Stored records:
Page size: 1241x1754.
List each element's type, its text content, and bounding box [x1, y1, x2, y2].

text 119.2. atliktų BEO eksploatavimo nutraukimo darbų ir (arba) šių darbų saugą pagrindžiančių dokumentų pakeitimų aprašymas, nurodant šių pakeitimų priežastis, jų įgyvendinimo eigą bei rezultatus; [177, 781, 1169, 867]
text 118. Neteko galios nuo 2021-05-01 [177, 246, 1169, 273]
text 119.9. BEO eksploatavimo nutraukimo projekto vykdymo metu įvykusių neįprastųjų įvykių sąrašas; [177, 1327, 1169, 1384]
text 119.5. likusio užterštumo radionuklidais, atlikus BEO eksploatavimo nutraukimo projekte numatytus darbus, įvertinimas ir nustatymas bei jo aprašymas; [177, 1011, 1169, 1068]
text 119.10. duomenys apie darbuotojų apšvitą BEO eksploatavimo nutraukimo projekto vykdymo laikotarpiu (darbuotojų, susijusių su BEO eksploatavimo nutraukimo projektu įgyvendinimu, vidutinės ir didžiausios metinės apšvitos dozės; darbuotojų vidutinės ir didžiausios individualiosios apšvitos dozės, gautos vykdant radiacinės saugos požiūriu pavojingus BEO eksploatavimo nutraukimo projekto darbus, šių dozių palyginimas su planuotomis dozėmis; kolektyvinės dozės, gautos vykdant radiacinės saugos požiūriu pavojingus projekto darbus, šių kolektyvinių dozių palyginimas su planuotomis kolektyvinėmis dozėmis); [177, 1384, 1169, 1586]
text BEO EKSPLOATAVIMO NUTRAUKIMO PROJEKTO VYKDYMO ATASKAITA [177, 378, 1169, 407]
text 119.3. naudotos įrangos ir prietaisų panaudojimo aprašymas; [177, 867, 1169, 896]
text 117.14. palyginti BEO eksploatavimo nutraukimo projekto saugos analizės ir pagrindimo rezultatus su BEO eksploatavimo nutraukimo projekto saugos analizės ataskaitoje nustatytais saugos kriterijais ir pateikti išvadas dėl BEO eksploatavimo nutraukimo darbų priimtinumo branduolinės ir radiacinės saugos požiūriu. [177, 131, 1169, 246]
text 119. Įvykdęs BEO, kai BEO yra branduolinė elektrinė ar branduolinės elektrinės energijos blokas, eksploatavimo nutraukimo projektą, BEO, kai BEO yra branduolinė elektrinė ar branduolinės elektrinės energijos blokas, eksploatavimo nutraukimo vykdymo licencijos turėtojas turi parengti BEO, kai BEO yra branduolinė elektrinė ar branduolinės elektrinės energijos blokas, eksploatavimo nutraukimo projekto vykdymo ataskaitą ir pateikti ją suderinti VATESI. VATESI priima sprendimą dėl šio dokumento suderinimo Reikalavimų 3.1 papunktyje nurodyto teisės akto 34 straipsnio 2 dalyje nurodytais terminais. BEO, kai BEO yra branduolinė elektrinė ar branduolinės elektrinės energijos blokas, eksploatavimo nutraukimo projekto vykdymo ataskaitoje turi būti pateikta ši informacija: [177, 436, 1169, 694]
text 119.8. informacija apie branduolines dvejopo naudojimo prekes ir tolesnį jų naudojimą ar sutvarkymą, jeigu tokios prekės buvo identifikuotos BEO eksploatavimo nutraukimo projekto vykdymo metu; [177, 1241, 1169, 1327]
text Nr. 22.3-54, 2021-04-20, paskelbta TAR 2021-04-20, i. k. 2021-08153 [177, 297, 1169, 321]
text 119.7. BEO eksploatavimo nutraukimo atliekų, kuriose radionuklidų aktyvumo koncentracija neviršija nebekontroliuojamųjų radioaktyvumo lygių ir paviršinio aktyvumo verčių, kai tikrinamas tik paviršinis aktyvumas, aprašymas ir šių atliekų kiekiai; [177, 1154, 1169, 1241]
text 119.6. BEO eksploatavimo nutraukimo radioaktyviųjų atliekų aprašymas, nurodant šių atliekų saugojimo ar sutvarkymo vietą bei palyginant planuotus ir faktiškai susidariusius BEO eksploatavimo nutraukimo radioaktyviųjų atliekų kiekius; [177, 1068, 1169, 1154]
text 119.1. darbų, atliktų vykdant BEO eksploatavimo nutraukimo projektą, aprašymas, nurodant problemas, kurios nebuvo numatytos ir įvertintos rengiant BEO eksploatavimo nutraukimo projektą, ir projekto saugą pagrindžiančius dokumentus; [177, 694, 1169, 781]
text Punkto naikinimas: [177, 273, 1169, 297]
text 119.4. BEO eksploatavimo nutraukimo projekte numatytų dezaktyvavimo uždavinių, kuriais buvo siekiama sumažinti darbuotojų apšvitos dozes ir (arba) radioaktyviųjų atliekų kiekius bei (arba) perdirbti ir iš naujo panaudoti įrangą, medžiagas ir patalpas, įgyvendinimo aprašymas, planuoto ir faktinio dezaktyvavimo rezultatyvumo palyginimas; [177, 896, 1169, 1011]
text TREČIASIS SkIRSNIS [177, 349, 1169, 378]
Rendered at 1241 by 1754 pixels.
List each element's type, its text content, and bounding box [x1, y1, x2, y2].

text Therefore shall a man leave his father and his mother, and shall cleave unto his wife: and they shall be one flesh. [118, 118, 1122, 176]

◆ What you should do
Return every line of the records above verbatim, with nothing changed, added, or left out.

◆ Solved exercise
Page size: 1241x1754.
List each element's type, its text content, and bounding box [x1, y1, x2, y2].

text 119.2. atliktų BEO eksploatavimo nutraukimo darbų ir (arba) šių darbų saugą pagrindžiančių dokumentų pakeitimų aprašymas, nurodant šių pakeitimų priežastis, jų įgyvendinimo eigą bei rezultatus; [177, 781, 1169, 867]
text 118. Neteko galios nuo 2021-05-01 [177, 246, 1169, 273]
text 119.9. BEO eksploatavimo nutraukimo projekto vykdymo metu įvykusių neįprastųjų įvykių sąrašas; [177, 1327, 1169, 1384]
text 119.5. likusio užterštumo radionuklidais, atlikus BEO eksploatavimo nutraukimo projekte numatytus darbus, įvertinimas ir nustatymas bei jo aprašymas; [177, 1011, 1169, 1068]
text 119.10. duomenys apie darbuotojų apšvitą BEO eksploatavimo nutraukimo projekto vykdymo laikotarpiu (darbuotojų, susijusių su BEO eksploatavimo nutraukimo projektu įgyvendinimu, vidutinės ir didžiausios metinės apšvitos dozės; darbuotojų vidutinės ir didžiausios individualiosios apšvitos dozės, gautos vykdant radiacinės saugos požiūriu pavojingus BEO eksploatavimo nutraukimo projekto darbus, šių dozių palyginimas su planuotomis dozėmis; kolektyvinės dozės, gautos vykdant radiacinės saugos požiūriu pavojingus projekto darbus, šių kolektyvinių dozių palyginimas su planuotomis kolektyvinėmis dozėmis); [177, 1384, 1169, 1586]
text BEO EKSPLOATAVIMO NUTRAUKIMO PROJEKTO VYKDYMO ATASKAITA [177, 378, 1169, 407]
text 119.3. naudotos įrangos ir prietaisų panaudojimo aprašymas; [177, 867, 1169, 896]
text 117.14. palyginti BEO eksploatavimo nutraukimo projekto saugos analizės ir pagrindimo rezultatus su BEO eksploatavimo nutraukimo projekto saugos analizės ataskaitoje nustatytais saugos kriterijais ir pateikti išvadas dėl BEO eksploatavimo nutraukimo darbų priimtinumo branduolinės ir radiacinės saugos požiūriu. [177, 131, 1169, 246]
text 119. Įvykdęs BEO, kai BEO yra branduolinė elektrinė ar branduolinės elektrinės energijos blokas, eksploatavimo nutraukimo projektą, BEO, kai BEO yra branduolinė elektrinė ar branduolinės elektrinės energijos blokas, eksploatavimo nutraukimo vykdymo licencijos turėtojas turi parengti BEO, kai BEO yra branduolinė elektrinė ar branduolinės elektrinės energijos blokas, eksploatavimo nutraukimo projekto vykdymo ataskaitą ir pateikti ją suderinti VATESI. VATESI priima sprendimą dėl šio dokumento suderinimo Reikalavimų 3.1 papunktyje nurodyto teisės akto 34 straipsnio 2 dalyje nurodytais terminais. BEO, kai BEO yra branduolinė elektrinė ar branduolinės elektrinės energijos blokas, eksploatavimo nutraukimo projekto vykdymo ataskaitoje turi būti pateikta ši informacija: [177, 436, 1169, 694]
text 119.8. informacija apie branduolines dvejopo naudojimo prekes ir tolesnį jų naudojimą ar sutvarkymą, jeigu tokios prekės buvo identifikuotos BEO eksploatavimo nutraukimo projekto vykdymo metu; [177, 1241, 1169, 1327]
text Nr. 22.3-54, 2021-04-20, paskelbta TAR 2021-04-20, i. k. 2021-08153 [177, 297, 1169, 321]
text 119.7. BEO eksploatavimo nutraukimo atliekų, kuriose radionuklidų aktyvumo koncentracija neviršija nebekontroliuojamųjų radioaktyvumo lygių ir paviršinio aktyvumo verčių, kai tikrinamas tik paviršinis aktyvumas, aprašymas ir šių atliekų kiekiai; [177, 1154, 1169, 1241]
text 119.6. BEO eksploatavimo nutraukimo radioaktyviųjų atliekų aprašymas, nurodant šių atliekų saugojimo ar sutvarkymo vietą bei palyginant planuotus ir faktiškai susidariusius BEO eksploatavimo nutraukimo radioaktyviųjų atliekų kiekius; [177, 1068, 1169, 1154]
text 119.1. darbų, atliktų vykdant BEO eksploatavimo nutraukimo projektą, aprašymas, nurodant problemas, kurios nebuvo numatytos ir įvertintos rengiant BEO eksploatavimo nutraukimo projektą, ir projekto saugą pagrindžiančius dokumentus; [177, 694, 1169, 781]
text Punkto naikinimas: [177, 273, 1169, 297]
text 119.4. BEO eksploatavimo nutraukimo projekte numatytų dezaktyvavimo uždavinių, kuriais buvo siekiama sumažinti darbuotojų apšvitos dozes ir (arba) radioaktyviųjų atliekų kiekius bei (arba) perdirbti ir iš naujo panaudoti įrangą, medžiagas ir patalpas, įgyvendinimo aprašymas, planuoto ir faktinio dezaktyvavimo rezultatyvumo palyginimas; [177, 896, 1169, 1011]
text TREČIASIS SkIRSNIS [177, 349, 1169, 378]
Rendered at 1241 by 1754 pixels.
List each element's type, its text content, and bounding box [x1, y1, x2, y2].

text Therefore shall a man leave his father and his mother, and shall cleave unto his wife: and they shall be one flesh. [118, 118, 1122, 176]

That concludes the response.